In showing how voices of civil society have been pushed outside of the official decision-making, the collection demonstrates why world sustainability rests upon the capacity for establishing democratic procedures, and ultimately favoring some human and community rights over trade rights.

Douglas Lummis, former Rajni Kothari Chair in Democracy at the Centre for the Study of Developing Societies in New Delhi, believes of Creating a Sustainable World that “finally we have a book that gets it right: what needs to be sustained is that which development is destroying: our world.”

For anyone seeking to make a positive mark on the world, this will be both an inspiring read and an invaluable handbook.
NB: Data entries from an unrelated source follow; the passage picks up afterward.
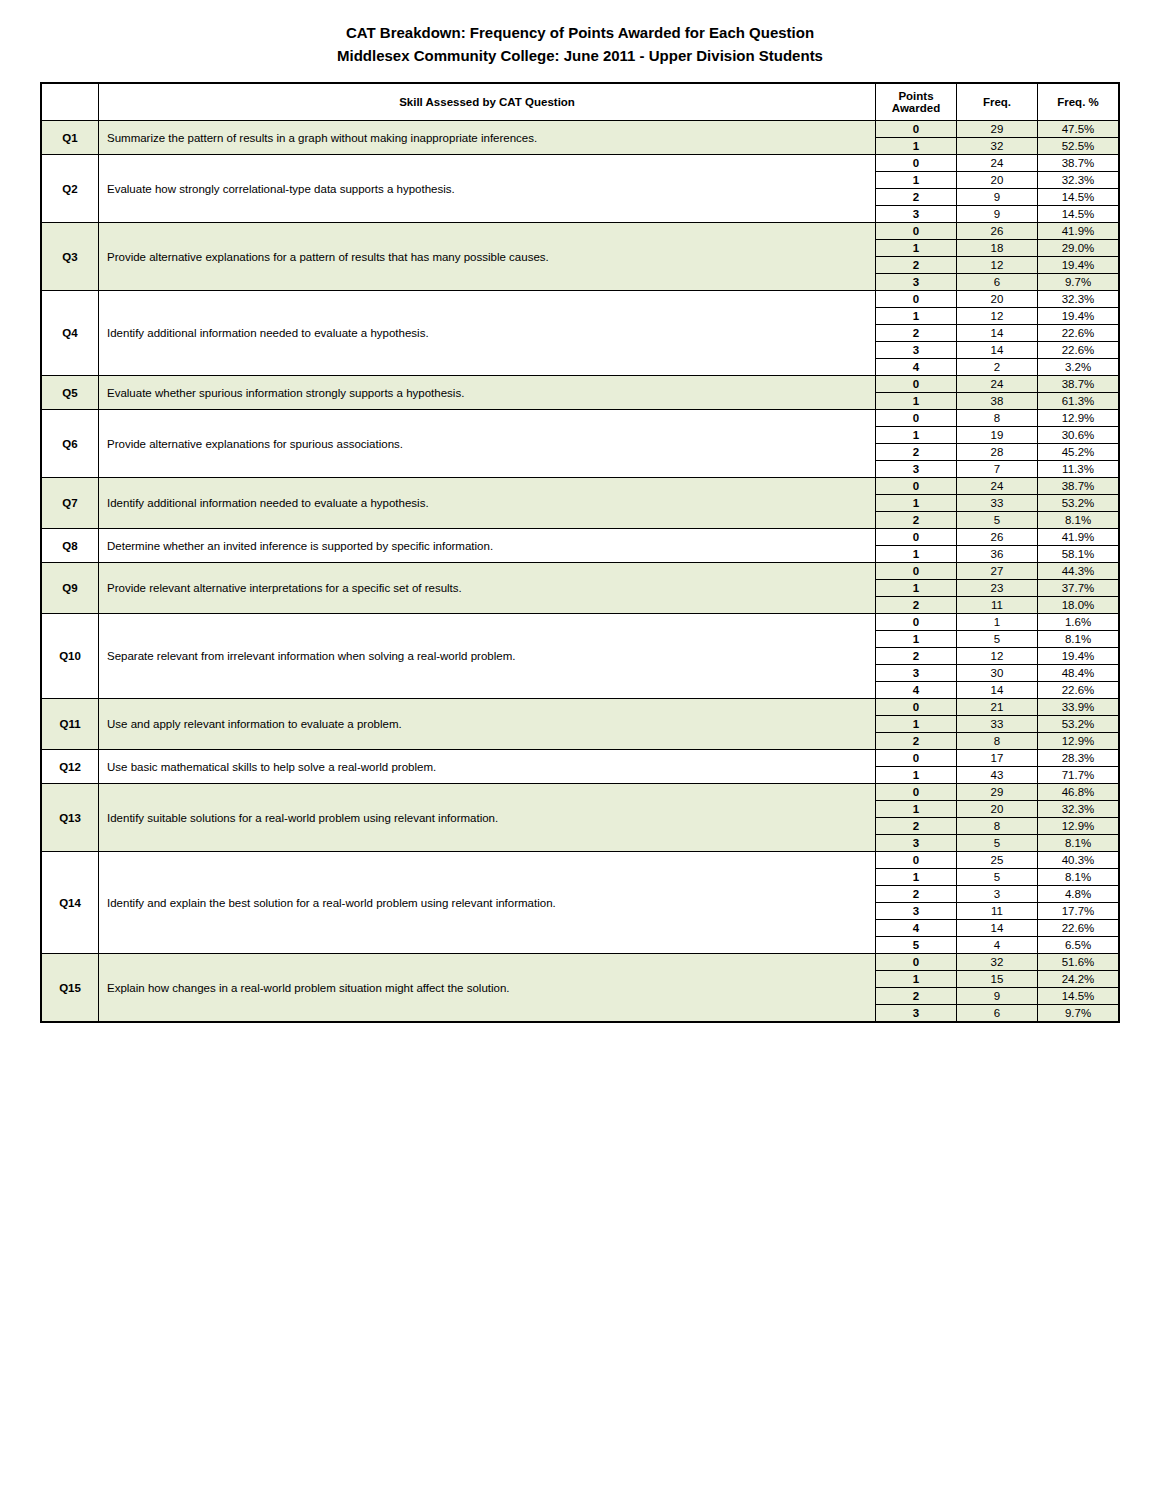CAT Breakdown: Frequency of Points Awarded for Each Question
Middlesex Community College: June 2011 - Upper Division Students
| | Skill Assessed by CAT Question | Points Awarded | Freq. | Freq. % |
| --- | --- | --- | --- | --- |
| Q1 | Summarize the pattern of results in a graph without making inappropriate inferences. | 0 | 29 | 47.5% |
| 1 | 32 | 52.5% |
| Q2 | Evaluate how strongly correlational-type data supports a hypothesis. | 0 | 24 | 38.7% |
| 1 | 20 | 32.3% |
| 2 | 9 | 14.5% |
| 3 | 9 | 14.5% |
| Q3 | Provide alternative explanations for a pattern of results that has many possible causes. | 0 | 26 | 41.9% |
| 1 | 18 | 29.0% |
| 2 | 12 | 19.4% |
| 3 | 6 | 9.7% |
| Q4 | Identify additional information needed to evaluate a hypothesis. | 0 | 20 | 32.3% |
| 1 | 12 | 19.4% |
| 2 | 14 | 22.6% |
| 3 | 14 | 22.6% |
| 4 | 2 | 3.2% |
| Q5 | Evaluate whether spurious information strongly supports a hypothesis. | 0 | 24 | 38.7% |
| 1 | 38 | 61.3% |
| Q6 | Provide alternative explanations for spurious associations. | 0 | 8 | 12.9% |
| 1 | 19 | 30.6% |
| 2 | 28 | 45.2% |
| 3 | 7 | 11.3% |
| Q7 | Identify additional information needed to evaluate a hypothesis. | 0 | 24 | 38.7% |
| 1 | 33 | 53.2% |
| 2 | 5 | 8.1% |
| Q8 | Determine whether an invited inference is supported by specific information. | 0 | 26 | 41.9% |
| 1 | 36 | 58.1% |
| Q9 | Provide relevant alternative interpretations for a specific set of results. | 0 | 27 | 44.3% |
| 1 | 23 | 37.7% |
| 2 | 11 | 18.0% |
| Q10 | Separate relevant from irrelevant information when solving a real-world problem. | 0 | 1 | 1.6% |
| 1 | 5 | 8.1% |
| 2 | 12 | 19.4% |
| 3 | 30 | 48.4% |
| 4 | 14 | 22.6% |
| Q11 | Use and apply relevant information to evaluate a problem. | 0 | 21 | 33.9% |
| 1 | 33 | 53.2% |
| 2 | 8 | 12.9% |
| Q12 | Use basic mathematical skills to help solve a real-world problem. | 0 | 17 | 28.3% |
| 1 | 43 | 71.7% |
| Q13 | Identify suitable solutions for a real-world problem using relevant information. | 0 | 29 | 46.8% |
| 1 | 20 | 32.3% |
| 2 | 8 | 12.9% |
| 3 | 5 | 8.1% |
| Q14 | Identify and explain the best solution for a real-world problem using relevant information. | 0 | 25 | 40.3% |
| 1 | 5 | 8.1% |
| 2 | 3 | 4.8% |
| 3 | 11 | 17.7% |
| 4 | 14 | 22.6% |
| 5 | 4 | 6.5% |
| Q15 | Explain how changes in a real-world problem situation might affect the solution. | 0 | 32 | 51.6% |
| 1 | 15 | 24.2% |
| 2 | 9 | 14.5% |
| 3 | 6 | 9.7% |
Learn more about this book

What they say about this book:

“For decades people have been trying to rescue the disastrous notion of ‘development’ by giving it a new adjective: ‘true’ development, ‘pro-people’ development, ‘genuine’ development, ‘alternative’ development, ‘appropriate’ development, and most recently ‘sustainable’ development. This last has a good sound to it, until you notice that what it proposes to sustain is – development. Finally we have a book that gets it right: what needs to be sustained is that which development is destroying: our world.” – Douglas Lummis, Rajni Kothari Chair in Democracy, Centre for the Study of Developing Societies, New Delhi

“Creating a Sustainable World: Past Experience/Future Struggle” offers hope in the midst of despair over advancing human misery and environmental degradation. Rather than abandon the promise of a more sustainable world proclaimed at Rio’s 1992 Earth Summit, the writers herein signal a critical mid-course correction. Exposing world government’s complicity in the corporate takeover of ‘official sustainable development,’ they affirm and describe emerging world sustainability movements that retain the view of humanity and economic activity as intrinsically part of nature and subject to its constraints. Case studies detail many efforts to democratize power, wealth and knowledge necessary for meeting human needs while respecting bioregional limits. Philosophically and scientifically engaging, Schroyer and Golodik et al. produce a timely set of essays for all who care about the future of healthy and meaningful life on this planet.” – Jeff Boyer, Professor of Anthropology and Founder of The Goodnight Family Sustainable Development Program, Appalachian State University

“Schroyer and Golodik’s edited collection, Creating a Sustainable World, is not only an urgent wake-up call for those who still believe in the myths of deregulation and privatization, but it is also an important tool for international activists and educators working to democratize economic, technological, and environmental resources.” – Pepi Leistyna, Applied Linguistics Graduate Studies, University of Massachusetts, Boston

“In the wake of pompous calls from the leaders of the so-called advanced nations to ‘make poverty history,’ Trent Schroyer has once again brought together some of the world’s most prescient thinkers to remind us that the emperor is still running around naked. Building on his work at The Other Economic Summit, he has assembled a unique collection of essays that clarifies the tasks that face us in the struggle to build ‘A World that Works.’ As courageous peoples around the world persevere in their struggles to build more sustainable societies, this book will prove to be an invaluable tool to deepen our knowledge and shore up our resolve as we search for ways to collaborate. A creative and readable introduction to the wonderful diversity of concrete experiences now underway, this book is a brilliant antidote to the notion that ‘there is no alternative’ and a potent reaffirmation of our conviction that ‘Many Other Worlds Are Possible.'” – David Barkin, Author, Wealth, Poverty and Sustainable Development, Professor of Economics, Universidad Autonoma Metropolitana-Xochimilco, Mexico City, Mexico.